> [Assignment]: In the entries below, find every line with the string "lines" and copy it.

> [Records for this exercise]:
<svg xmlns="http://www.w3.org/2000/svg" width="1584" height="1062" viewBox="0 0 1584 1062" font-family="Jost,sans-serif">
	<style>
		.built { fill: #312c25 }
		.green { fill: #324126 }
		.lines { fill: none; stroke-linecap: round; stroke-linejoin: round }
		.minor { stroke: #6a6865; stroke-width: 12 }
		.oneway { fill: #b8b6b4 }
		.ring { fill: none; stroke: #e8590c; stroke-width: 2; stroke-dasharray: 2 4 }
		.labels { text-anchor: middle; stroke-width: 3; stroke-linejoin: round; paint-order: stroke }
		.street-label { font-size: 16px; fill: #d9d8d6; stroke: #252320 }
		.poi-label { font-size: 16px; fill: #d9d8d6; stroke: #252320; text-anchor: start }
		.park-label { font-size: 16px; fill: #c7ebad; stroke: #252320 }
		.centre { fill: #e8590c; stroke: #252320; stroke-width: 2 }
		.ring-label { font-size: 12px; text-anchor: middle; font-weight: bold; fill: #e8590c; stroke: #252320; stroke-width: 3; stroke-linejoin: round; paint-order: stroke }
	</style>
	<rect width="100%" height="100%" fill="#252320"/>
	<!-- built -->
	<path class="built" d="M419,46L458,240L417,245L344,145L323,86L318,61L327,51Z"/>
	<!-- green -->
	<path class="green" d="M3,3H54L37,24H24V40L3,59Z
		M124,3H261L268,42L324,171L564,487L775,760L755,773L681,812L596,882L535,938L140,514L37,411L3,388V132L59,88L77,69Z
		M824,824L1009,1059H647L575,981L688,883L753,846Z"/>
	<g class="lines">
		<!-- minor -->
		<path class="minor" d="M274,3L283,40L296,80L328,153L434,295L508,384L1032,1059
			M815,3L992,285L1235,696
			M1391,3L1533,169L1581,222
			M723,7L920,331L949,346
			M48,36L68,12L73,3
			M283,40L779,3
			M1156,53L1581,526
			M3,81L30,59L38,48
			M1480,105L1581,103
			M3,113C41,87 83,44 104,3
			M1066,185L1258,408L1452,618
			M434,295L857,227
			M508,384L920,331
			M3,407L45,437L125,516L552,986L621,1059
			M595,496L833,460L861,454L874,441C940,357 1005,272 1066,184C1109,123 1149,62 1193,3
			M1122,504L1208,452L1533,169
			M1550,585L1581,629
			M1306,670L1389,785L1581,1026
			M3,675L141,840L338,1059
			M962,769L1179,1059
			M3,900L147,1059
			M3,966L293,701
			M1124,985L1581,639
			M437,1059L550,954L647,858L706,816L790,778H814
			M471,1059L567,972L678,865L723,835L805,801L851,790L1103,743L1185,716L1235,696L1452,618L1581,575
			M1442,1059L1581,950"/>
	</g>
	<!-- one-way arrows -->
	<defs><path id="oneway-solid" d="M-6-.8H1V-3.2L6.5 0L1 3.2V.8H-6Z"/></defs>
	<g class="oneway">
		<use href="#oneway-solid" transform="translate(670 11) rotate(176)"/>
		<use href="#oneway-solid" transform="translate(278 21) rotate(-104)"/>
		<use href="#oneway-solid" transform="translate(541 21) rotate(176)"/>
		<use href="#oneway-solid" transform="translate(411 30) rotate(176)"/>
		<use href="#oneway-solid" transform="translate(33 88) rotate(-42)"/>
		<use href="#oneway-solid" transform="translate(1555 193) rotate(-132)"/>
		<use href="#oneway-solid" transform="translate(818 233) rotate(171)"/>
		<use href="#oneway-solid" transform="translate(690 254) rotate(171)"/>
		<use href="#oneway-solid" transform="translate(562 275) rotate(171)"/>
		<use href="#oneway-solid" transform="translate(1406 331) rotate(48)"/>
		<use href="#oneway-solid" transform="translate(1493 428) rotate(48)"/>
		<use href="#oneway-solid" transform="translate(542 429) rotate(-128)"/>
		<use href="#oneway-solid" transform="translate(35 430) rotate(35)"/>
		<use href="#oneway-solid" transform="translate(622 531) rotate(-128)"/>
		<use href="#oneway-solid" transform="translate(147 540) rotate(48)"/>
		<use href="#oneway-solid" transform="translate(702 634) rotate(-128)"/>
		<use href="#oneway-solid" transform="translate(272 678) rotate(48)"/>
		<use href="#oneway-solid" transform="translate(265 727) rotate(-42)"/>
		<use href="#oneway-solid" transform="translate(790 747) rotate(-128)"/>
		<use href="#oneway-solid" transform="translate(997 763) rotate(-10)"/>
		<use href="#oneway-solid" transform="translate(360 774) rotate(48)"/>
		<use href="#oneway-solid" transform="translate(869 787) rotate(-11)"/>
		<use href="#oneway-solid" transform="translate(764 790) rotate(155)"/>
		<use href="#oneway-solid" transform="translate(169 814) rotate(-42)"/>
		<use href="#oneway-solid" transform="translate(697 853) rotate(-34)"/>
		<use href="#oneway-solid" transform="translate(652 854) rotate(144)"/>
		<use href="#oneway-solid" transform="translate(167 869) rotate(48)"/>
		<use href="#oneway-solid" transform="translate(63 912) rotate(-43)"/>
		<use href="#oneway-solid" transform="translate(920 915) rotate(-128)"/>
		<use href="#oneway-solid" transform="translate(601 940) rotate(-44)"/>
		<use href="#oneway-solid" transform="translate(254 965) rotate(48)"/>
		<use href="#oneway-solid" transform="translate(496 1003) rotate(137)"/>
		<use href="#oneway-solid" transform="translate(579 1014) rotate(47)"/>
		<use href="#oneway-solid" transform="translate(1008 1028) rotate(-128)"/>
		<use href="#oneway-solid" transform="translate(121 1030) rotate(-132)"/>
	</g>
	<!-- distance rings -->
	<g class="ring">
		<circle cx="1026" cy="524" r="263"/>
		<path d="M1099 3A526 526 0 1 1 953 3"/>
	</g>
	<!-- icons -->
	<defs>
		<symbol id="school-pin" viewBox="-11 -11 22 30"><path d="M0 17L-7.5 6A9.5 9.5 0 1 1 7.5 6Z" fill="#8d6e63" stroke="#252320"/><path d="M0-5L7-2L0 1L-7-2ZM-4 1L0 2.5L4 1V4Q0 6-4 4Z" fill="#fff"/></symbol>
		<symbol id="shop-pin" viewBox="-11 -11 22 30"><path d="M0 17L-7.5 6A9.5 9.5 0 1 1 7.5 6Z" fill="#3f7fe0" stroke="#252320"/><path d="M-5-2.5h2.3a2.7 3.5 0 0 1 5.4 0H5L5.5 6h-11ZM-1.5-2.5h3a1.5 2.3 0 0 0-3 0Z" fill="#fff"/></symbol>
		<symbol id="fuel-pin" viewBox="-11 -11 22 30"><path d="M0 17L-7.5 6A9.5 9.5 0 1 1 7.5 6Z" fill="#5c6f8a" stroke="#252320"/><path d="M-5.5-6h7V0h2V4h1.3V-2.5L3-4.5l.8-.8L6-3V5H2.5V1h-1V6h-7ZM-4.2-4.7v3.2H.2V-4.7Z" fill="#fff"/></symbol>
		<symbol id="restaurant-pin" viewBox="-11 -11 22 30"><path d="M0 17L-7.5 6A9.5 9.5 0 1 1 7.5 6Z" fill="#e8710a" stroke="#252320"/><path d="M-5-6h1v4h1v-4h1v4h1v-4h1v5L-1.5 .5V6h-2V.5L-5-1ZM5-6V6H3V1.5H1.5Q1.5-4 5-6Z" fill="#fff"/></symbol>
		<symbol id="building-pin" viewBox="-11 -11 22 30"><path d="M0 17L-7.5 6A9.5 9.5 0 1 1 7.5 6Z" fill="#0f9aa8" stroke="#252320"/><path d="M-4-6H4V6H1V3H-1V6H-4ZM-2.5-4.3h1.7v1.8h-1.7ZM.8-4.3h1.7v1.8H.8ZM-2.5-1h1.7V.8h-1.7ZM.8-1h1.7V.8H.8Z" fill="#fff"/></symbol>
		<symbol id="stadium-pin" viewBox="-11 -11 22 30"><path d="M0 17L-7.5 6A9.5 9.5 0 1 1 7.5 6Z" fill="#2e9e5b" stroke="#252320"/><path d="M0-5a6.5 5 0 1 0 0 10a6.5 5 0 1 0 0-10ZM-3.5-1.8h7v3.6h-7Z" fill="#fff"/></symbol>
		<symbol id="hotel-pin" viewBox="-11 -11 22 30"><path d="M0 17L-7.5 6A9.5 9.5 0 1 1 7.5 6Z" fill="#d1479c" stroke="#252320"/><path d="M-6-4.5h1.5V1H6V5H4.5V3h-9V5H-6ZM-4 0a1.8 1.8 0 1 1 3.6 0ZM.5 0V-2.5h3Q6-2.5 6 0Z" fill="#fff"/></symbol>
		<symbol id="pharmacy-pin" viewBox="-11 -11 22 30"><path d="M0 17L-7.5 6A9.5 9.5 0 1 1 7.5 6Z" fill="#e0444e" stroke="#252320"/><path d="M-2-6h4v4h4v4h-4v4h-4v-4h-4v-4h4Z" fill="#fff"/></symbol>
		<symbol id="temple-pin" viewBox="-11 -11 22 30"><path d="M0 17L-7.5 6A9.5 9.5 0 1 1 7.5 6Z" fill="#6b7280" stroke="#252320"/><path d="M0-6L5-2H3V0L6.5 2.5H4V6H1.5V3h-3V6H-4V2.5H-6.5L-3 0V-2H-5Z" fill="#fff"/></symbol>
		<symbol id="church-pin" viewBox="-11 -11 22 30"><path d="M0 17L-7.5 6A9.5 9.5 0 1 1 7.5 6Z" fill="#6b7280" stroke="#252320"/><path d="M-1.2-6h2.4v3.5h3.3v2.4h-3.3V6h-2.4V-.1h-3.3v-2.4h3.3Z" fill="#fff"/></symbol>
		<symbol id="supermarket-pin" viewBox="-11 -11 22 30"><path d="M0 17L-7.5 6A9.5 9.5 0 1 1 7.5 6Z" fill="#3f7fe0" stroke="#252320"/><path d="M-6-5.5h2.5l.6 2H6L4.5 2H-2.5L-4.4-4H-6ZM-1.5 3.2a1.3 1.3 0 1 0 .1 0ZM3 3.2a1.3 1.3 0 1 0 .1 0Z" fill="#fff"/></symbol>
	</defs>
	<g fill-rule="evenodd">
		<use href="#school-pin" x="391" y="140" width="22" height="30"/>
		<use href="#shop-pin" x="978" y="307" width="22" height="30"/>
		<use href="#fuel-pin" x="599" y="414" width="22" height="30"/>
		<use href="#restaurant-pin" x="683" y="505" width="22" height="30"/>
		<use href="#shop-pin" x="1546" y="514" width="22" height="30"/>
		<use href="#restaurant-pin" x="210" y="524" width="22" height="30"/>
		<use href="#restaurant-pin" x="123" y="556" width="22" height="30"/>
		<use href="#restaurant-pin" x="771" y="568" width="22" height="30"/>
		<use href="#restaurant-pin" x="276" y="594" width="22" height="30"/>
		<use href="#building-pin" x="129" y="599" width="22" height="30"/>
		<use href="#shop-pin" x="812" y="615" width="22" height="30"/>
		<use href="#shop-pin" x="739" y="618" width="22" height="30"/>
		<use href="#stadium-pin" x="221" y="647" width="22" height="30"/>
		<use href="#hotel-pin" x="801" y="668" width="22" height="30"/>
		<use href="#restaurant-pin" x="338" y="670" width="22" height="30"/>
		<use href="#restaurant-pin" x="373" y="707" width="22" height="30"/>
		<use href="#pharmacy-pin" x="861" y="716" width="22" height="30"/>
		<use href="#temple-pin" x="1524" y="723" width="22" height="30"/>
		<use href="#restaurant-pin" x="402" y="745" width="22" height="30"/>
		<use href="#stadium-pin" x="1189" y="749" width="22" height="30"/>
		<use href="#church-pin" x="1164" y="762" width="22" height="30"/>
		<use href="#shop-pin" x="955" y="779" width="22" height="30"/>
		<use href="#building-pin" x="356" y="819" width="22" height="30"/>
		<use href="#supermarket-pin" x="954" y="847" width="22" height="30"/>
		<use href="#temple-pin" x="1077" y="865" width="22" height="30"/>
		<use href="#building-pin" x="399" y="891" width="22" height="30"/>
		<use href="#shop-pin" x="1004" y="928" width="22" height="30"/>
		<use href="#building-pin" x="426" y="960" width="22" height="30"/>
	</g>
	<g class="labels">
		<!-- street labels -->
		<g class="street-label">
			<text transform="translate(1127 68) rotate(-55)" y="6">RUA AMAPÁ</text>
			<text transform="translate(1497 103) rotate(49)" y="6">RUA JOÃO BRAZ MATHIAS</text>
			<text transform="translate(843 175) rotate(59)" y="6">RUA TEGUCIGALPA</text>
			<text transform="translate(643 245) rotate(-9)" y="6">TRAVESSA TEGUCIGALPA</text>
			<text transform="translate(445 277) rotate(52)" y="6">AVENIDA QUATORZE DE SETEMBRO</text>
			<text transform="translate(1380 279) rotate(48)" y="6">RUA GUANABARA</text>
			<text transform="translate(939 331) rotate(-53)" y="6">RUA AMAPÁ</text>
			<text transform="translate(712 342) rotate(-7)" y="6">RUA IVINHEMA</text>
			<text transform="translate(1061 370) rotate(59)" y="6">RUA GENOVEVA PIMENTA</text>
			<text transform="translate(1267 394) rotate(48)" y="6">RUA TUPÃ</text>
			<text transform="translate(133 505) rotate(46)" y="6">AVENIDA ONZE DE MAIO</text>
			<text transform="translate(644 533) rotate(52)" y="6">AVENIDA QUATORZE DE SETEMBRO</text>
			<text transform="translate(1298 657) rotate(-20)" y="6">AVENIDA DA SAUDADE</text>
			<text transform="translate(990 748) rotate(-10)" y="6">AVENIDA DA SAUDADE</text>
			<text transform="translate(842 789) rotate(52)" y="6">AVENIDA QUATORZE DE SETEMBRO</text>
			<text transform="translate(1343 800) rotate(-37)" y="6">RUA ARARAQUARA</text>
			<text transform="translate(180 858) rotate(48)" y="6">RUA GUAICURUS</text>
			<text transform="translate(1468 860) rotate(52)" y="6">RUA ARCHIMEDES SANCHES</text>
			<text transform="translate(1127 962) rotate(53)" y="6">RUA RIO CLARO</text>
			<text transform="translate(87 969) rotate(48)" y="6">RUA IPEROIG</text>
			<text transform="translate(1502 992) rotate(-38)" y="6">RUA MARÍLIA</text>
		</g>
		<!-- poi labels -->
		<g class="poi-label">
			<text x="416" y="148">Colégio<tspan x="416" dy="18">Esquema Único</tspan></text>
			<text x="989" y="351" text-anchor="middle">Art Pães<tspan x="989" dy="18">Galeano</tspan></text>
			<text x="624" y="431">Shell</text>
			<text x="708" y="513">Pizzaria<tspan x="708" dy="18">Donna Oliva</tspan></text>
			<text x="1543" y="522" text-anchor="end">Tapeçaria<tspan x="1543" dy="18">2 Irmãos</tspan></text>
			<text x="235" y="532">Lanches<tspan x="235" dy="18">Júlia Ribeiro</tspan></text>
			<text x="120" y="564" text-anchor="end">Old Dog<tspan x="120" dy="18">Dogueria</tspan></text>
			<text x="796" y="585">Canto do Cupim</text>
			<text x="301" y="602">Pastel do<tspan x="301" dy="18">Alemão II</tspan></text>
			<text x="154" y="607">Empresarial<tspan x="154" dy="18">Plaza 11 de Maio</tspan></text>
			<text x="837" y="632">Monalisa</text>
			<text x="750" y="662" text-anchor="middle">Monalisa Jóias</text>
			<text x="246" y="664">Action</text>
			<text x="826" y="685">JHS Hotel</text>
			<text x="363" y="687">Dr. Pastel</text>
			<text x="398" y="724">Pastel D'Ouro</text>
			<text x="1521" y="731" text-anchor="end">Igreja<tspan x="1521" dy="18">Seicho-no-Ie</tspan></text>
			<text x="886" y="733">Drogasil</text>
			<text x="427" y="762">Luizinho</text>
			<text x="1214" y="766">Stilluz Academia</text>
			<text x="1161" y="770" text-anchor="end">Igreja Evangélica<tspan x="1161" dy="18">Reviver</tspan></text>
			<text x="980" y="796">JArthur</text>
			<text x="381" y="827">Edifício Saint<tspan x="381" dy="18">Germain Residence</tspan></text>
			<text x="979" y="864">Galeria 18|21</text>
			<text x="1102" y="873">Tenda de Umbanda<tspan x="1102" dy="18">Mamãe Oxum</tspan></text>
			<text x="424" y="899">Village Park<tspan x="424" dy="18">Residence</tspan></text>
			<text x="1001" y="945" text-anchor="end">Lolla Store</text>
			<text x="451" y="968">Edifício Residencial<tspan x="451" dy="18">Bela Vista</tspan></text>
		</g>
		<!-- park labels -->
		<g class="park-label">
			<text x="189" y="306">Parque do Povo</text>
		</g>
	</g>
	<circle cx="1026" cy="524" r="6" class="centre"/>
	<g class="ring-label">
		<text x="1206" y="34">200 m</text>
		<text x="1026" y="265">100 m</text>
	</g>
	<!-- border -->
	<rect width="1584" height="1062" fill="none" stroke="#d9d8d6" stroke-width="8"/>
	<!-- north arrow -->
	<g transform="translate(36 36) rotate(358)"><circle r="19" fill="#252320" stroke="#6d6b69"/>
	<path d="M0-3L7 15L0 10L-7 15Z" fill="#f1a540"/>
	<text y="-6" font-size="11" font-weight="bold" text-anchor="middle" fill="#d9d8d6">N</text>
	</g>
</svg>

> [Exercise solution]:
		.lines { fill: none; stroke-linecap: round; stroke-linejoin: round }
	<g class="lines">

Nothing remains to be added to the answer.